Vers une société plus décente ?

Tout se passe comme si cette pseudo-théorie de la Fin de l’Histoire n’avait, finalement, été qu’un prétexte destiné à légitimer un changement d’orientation pour les sociétés occidentales alors engagées (même si un long chemin était encore à parcourir) sur une voie démocratique, égalitaire et émancipatrice. Dès l’après-guerre, cette voie, à laquelle le philosophe Cornélius Castoriadis avait donné le nom de « projet d’autonomie », était en concurrence avec une autre, finalement réalisée, celle de la transformation des économies les plus avancées du monde en grandes machines capitalistes uniquement dédiées à générer de la croissance.

Les conditions semblent réunies pour que l’imaginaire social du tout-économique vacille. Reste à savoir par quoi le remplacer ? Certainement, par l’établissement d’une société plus décente, à la fois plus respectueuse de la vie ordinaire des gens et de la nature. L’humanité est, à nouveau, arrivée à un de ces moments où elle doit démontrer ses capacités à créer de nouvelles formes de société. Dans ce domaine, tout reste encore à faire…

La « fin de l’Histoire »

La « fin de l’Histoire » fut d’abord une hypothèse philosophique posée par Hegel au début du XIXème siècle. Sa remise au goût du jour, à la fin du XXème siècle, conserve une vocation philosophique, mais s’accompagne surtout d’une dimension politico-économique : sont ainsi assimilés et rendus indissociables ce qui relève du régime politique libéral (la démocratie, le vote) et ce qui relève du régime économique libéral (le marché, le libre-échange).

On comprend, dès lors, le succès de cette idée qui, proclamant la « fin de l’Histoire », proclamait en même temps la fin des grandes idéologies politiques et surtout économiques. Autrement dit, le capitalisme, associé à la démocratie, débarrassé du communisme, associé au totalitarisme, semblait devoir s’imposer, marquant l’entrée dans une société postmoderne et pacifique.

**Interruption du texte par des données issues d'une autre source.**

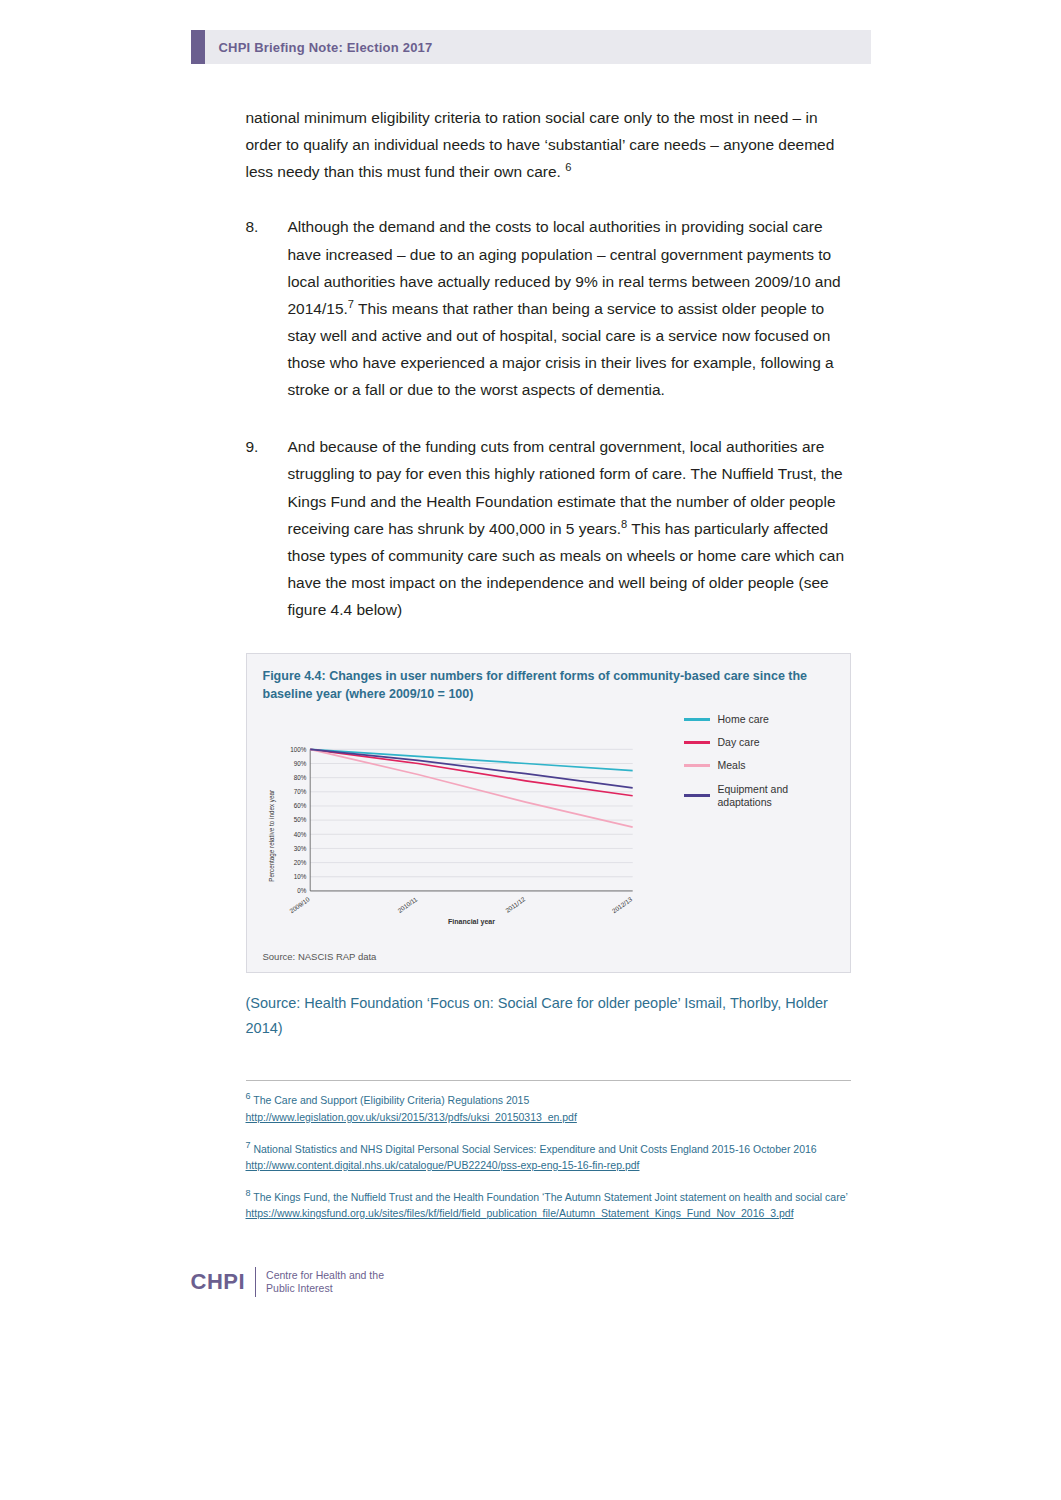CHPI Briefing Note: Election 2017
national minimum eligibility criteria to ration social care only to the most in need – in order to qualify an individual needs to have ‘substantial’ care needs – anyone deemed less needy than this must fund their own care. 6
8. Although the demand and the costs to local authorities in providing social care have increased – due to an aging population – central government payments to local authorities have actually reduced by 9% in real terms between 2009/10 and 2014/15.7 This means that rather than being a service to assist older people to stay well and active and out of hospital, social care is a service now focused on those who have experienced a major crisis in their lives for example, following a stroke or a fall or due to the worst aspects of dementia.
9. And because of the funding cuts from central government, local authorities are struggling to pay for even this highly rationed form of care. The Nuffield Trust, the Kings Fund and the Health Foundation estimate that the number of older people receiving care has shrunk by 400,000 in 5 years.8 This has particularly affected those types of community care such as meals on wheels or home care which can have the most impact on the independence and well being of older people (see figure 4.4 below)
Figure 4.4: Changes in user numbers for different forms of community-based care since the baseline year (where 2009/10 = 100)
Percentage relative to index year 100% 90% 80% 70% 60% 50% 40% 30% 20% 10% 0% 2009/10 2010/11 2011/12 2012/13 Financial year
Source: NASCIS RAP data
Home care
Day care
Meals
Equipment and
adaptations
(Source: Health Foundation ‘Focus on: Social Care for older people’ Ismail, Thorlby, Holder 2014)
6 The Care and Support (Eligibility Criteria) Regulations 2015
http://www.legislation.gov.uk/uksi/2015/313/pdfs/uksi_20150313_en.pdf
7 National Statistics and NHS Digital Personal Social Services: Expenditure and Unit Costs England 2015-16 October 2016
http://www.content.digital.nhs.uk/catalogue/PUB22240/pss-exp-eng-15-16-fin-rep.pdf
8 The Kings Fund, the Nuffield Trust and the Health Foundation ‘The Autumn Statement Joint statement on health and social care’
https://www.kingsfund.org.uk/sites/files/kf/field/field_publication_file/Autumn_Statement_Kings_Fund_Nov_2016_3.pdf
CHPI
Centre for Health and the
Public Interest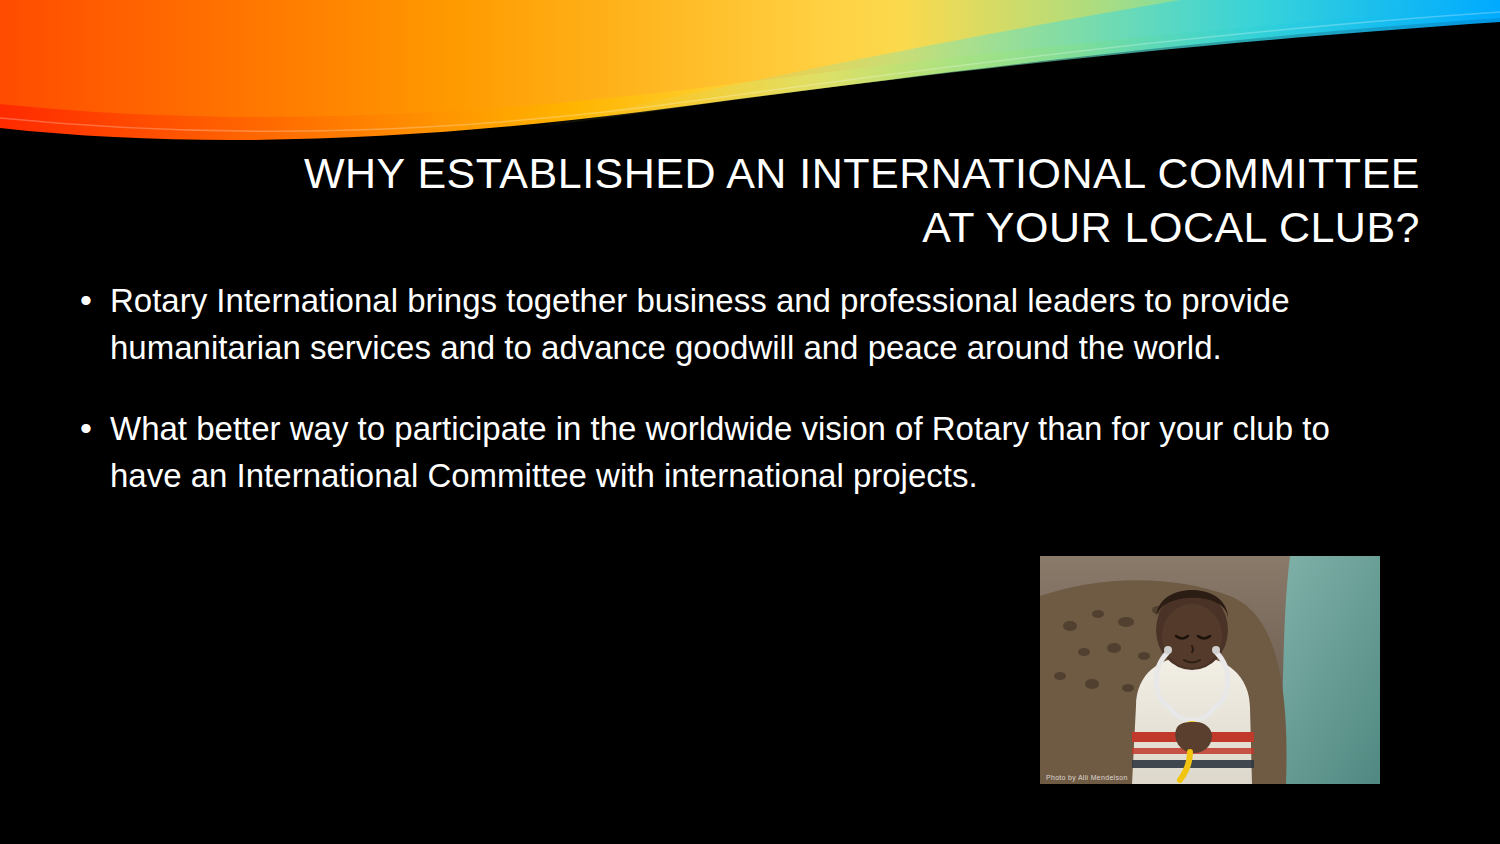Why established an international committee at your local club?
Rotary International brings together business and professional leaders to provide humanitarian services and to advance goodwill and peace around the world.
What better way to participate in the worldwide vision of Rotary than for your club to have an International Committee with international projects.
Photo by Alli Mendelson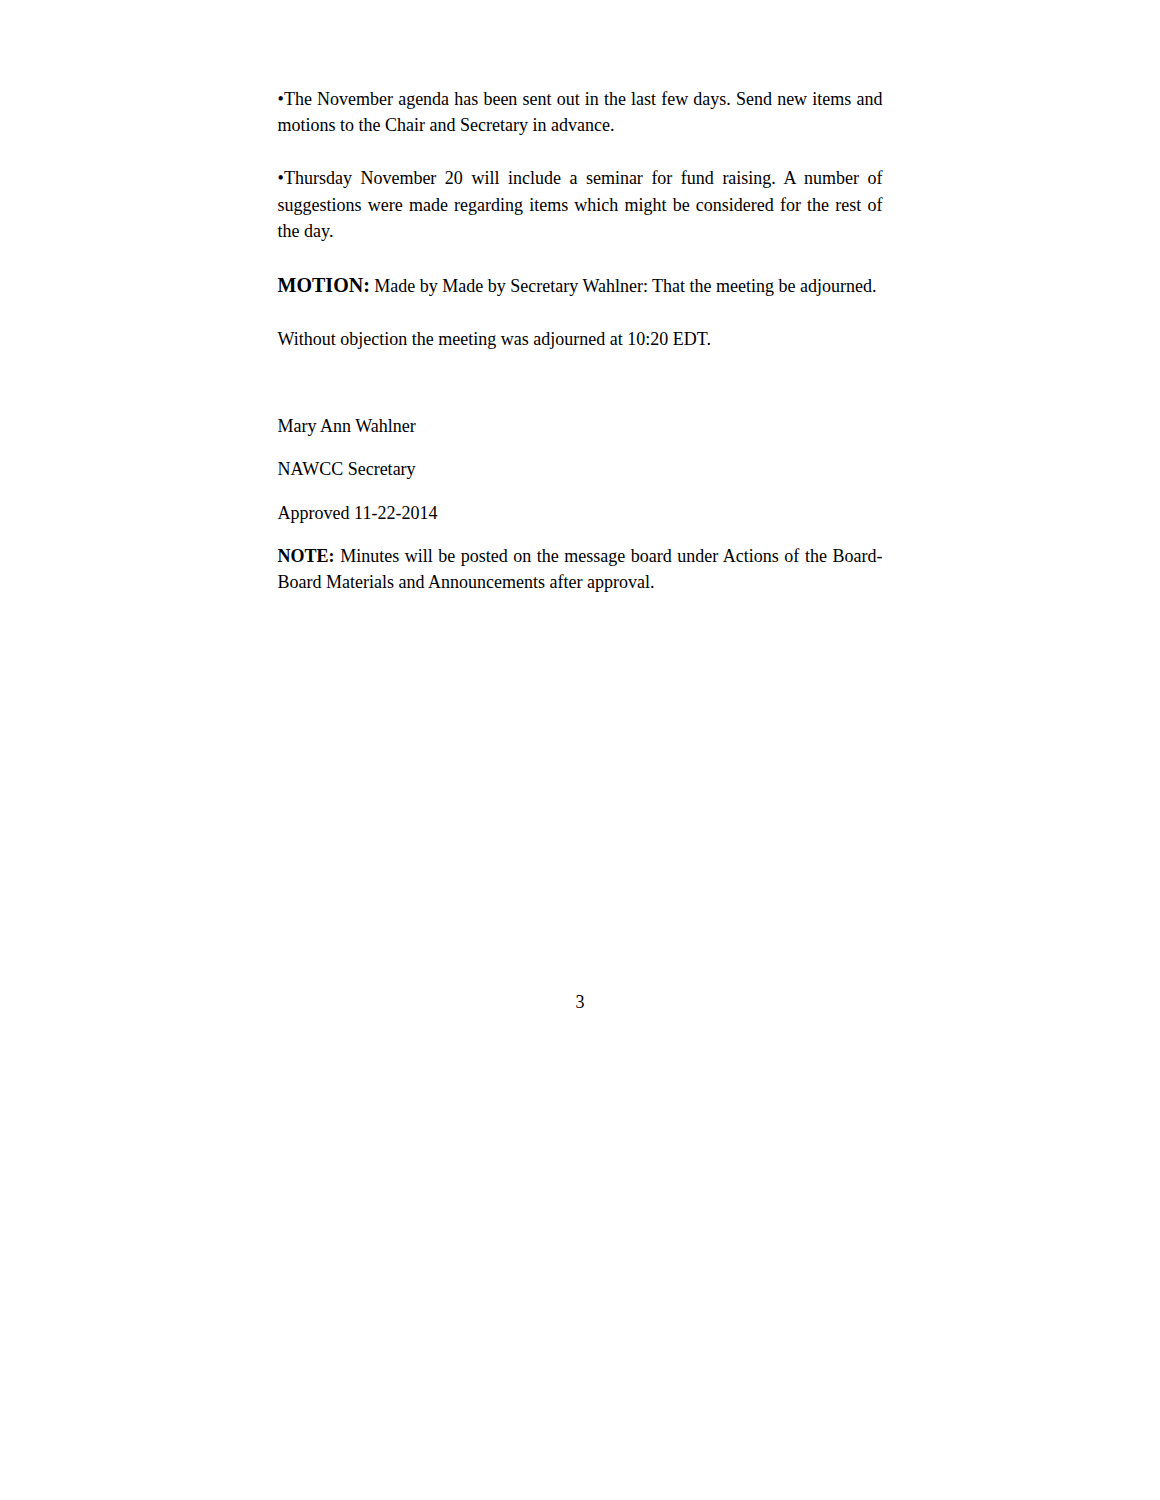•The November agenda has been sent out in the last few days. Send new items and motions to the Chair and Secretary in advance.
•Thursday November 20 will include a seminar for fund raising. A number of suggestions were made regarding items which might be considered for the rest of the day.
MOTION: Made by Made by Secretary Wahlner: That the meeting be adjourned.
Without objection the meeting was adjourned at 10:20 EDT.
Mary Ann Wahlner
NAWCC Secretary
Approved 11-22-2014
NOTE: Minutes will be posted on the message board under Actions of the Board-Board Materials and Announcements after approval.
3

A l’époque, tout conspire à valider cette hypothèse : dans le monde anglo-saxon, la révolution conservatrice est largement engagée, Reagan et Thatcher ont enclenché le cycle des politiques néolibérales ; à l’Est, les régimes communistes totalitaires s’effondrent, et la fin de la guerre froide se profile ; en France, même, les socialistes ont pris le tournant de la rigueur (1983) et mis en œuvre la loi de déréglementation financière (1986).